* [DATA SHOWN]

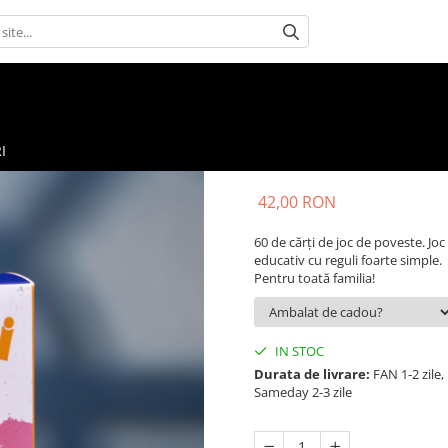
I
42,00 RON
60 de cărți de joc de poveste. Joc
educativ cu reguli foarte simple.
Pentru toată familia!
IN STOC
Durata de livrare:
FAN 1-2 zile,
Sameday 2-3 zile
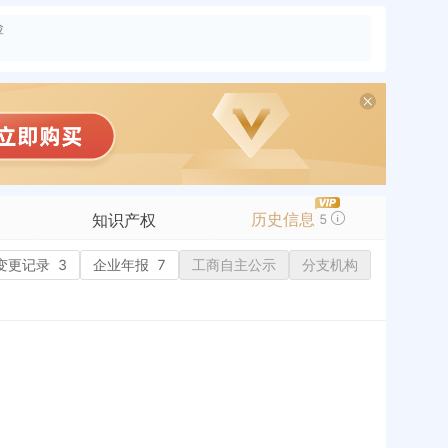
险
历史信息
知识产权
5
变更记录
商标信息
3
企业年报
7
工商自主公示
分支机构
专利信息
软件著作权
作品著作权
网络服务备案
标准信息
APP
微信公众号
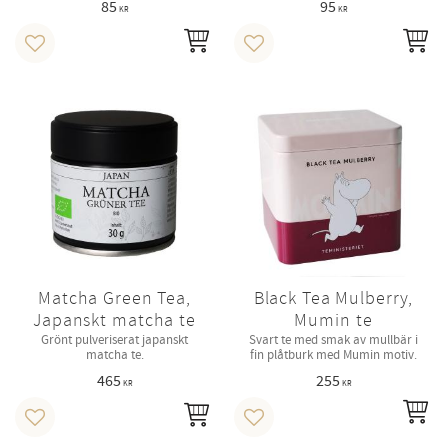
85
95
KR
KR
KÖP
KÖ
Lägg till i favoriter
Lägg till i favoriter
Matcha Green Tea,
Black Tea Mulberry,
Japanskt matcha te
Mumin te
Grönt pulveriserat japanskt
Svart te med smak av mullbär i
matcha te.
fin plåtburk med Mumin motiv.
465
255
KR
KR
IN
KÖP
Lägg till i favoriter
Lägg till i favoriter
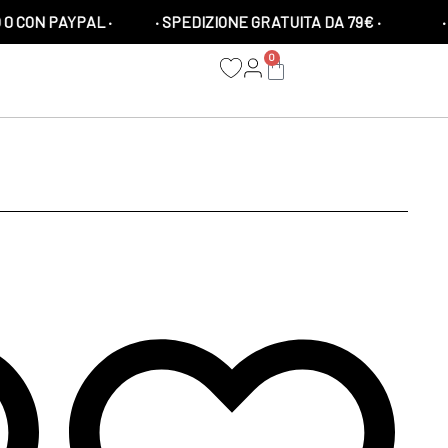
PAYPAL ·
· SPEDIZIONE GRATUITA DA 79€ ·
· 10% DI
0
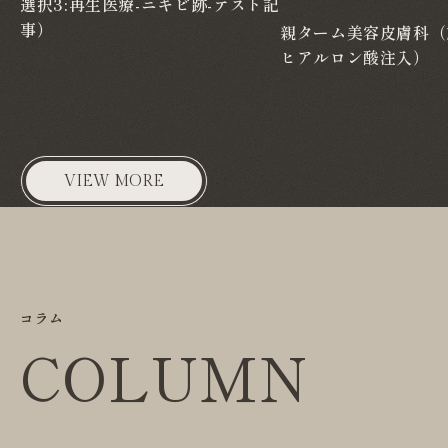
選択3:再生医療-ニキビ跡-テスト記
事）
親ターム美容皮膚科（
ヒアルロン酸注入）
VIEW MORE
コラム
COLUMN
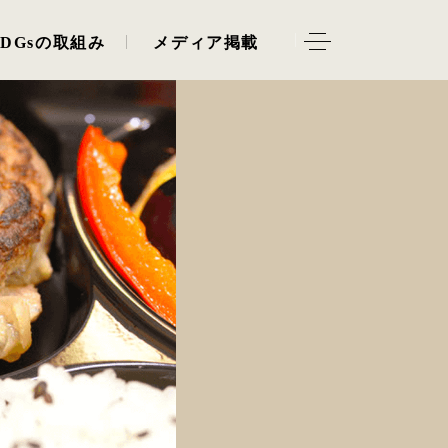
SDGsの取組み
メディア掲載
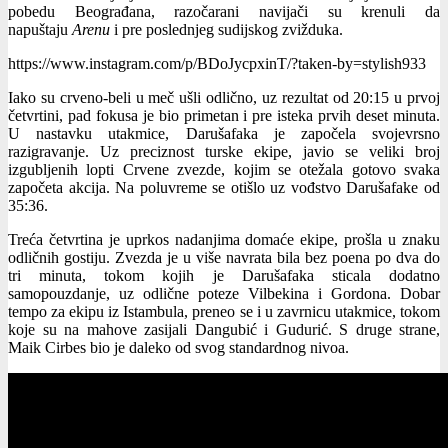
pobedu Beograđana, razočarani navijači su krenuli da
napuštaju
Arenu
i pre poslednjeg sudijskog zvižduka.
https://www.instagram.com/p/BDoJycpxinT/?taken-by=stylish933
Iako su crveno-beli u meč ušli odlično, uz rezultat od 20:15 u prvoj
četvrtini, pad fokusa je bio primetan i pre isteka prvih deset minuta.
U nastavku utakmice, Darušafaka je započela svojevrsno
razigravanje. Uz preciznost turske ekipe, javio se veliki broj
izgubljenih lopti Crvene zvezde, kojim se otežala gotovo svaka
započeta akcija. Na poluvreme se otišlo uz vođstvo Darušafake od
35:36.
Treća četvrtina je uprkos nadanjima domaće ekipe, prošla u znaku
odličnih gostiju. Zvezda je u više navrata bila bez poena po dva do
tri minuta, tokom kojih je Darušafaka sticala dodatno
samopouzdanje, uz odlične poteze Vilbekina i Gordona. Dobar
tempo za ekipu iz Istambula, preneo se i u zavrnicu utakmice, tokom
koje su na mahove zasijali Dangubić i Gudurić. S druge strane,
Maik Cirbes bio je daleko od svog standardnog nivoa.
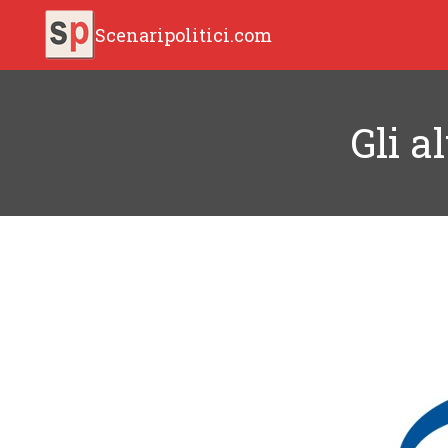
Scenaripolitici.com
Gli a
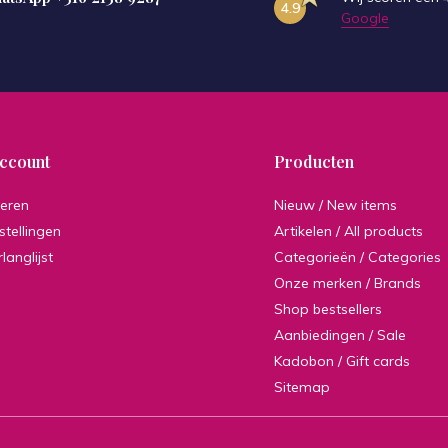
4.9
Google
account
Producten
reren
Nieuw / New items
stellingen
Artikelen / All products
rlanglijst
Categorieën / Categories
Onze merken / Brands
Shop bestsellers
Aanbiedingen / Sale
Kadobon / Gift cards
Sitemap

* [DESCRIPTION OF THE TASK] Return each line of the entries above that contains the string "ekipe". Matching is case-sensitive.

* [RESPONSE]
razigravanje. Uz preciznost turske ekipe, javio se veliki broj
Treća četvrtina je uprkos nadanjima domaće ekipe, prošla u znaku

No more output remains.